### ЗАДАНИЕ
Укажите, чей термин «психические убежища» приводится в тексте для чтения.

### ТЕКСТ ДЛЯ ЧТЕНИЯ
◇ ◇ ◇

Но кто бы это объяснил современным слугам народа, стремящимся во что бы то ни стало закатать в асфальт все, что движется, вопреки их порой откровенно фашизоидным представлениям о должном?
Можно констатировать, что постсоветский человек, перепуганный самим собой и предшествующим столетием, добровольно выбрал забиться поглубже в свои «психические убежища» (термин Дж. Стайнера), и основным смыслом его существования стала унылая безопасность ради нее же самой, безопасность ради безопасности («Я устал, я хочу чаю с пирожком!» — Д. Драгунский, с отсылкой к Достоевскому), с сопутствующей ностальгией по разным советским и псевдосоветским химерам. То есть, в терминах Эрика Эриксона, вместо производительности наш человек выбрал погрузиться в лишающий его всякой идентичности застой и стагнацию.
Стоит ли удивляться, что рядом с ним вскоре появился пастух-«доппельгангер» — всё больше в военной форме и с погонами. И вот в одной красноярской школе, где на стенах нет ни одного детского рисунка (как и велят свято соблюдаемые ее администрацией санитарные нормы), разнимать двух дерущихся шестиклассников учителя вызывают отряд ОМОНа, а в школе на другом конце России росгвардейцы прилюдно, при детях, укладывают «мордой в пол» отца первоклассника, который по старой памяти пошел после уроков за ребенком прямо в класс, проигнорировав требование охранника остаться ждать у входа…
Психолог Вадим Петровский впоследствии сокрушался, что его юношеское открытие —
бескорыстный риск и неадаптивная активность, этот «эффект Петровского», благодаря которому человечество не стоит на месте и развивает самое себя, оказался «благодарно забыт» соотечественниками.
Скорее всего — также по причине их чрезмерной озабоченности собственной безопасностью, в отличие от не забытых эффекта Зейгарник, установки Узнадзе и тому подобных явлений, служащих «консервации», сохранению деятельности в неизменном состоянии, тогда как выявленный Петровским «неадаптивный риск», напротив, способствует ее изменению и развитию.
Вряд ли Серега смотрел этот мульт. Тем не менее, освободившись после второй отсидки (дали ему два года и два месяца — снова за мелкие кражи; пока сидел, зэков активно вербовали в «вагнера» — увезли на фронт как минимум три большие партии, — но Серёга не купился), он сразу поехал в свою Знаменку, к родне. Нашел там работу («колым»), арендовал дом, оплатил адвоката, чтобы выбить положенное ему жилье — после 23 лет государство перестает оказывать сиротам безвозмездную юридическую помощь в таких вопросах, а Сереге на тот момент стукнуло уже 25.

◇ ◇ ◇

### СВЕДЕНИЯ
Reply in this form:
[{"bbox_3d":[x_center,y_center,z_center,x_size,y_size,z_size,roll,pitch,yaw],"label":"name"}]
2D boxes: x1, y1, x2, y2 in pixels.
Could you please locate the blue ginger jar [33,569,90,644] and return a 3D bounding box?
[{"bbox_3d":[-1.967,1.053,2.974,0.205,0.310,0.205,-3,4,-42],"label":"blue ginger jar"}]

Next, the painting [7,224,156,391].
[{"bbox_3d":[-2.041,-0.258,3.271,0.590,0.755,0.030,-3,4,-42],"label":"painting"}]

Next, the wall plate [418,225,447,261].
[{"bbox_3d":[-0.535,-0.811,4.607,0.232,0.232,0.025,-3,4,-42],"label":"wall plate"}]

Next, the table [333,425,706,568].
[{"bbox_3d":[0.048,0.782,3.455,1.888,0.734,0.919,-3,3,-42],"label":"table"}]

◇ ◇ ◇

### ВЫПОЛНЕННОЕ ЗАДАНИЕ
Это термин Дж. Стайнера.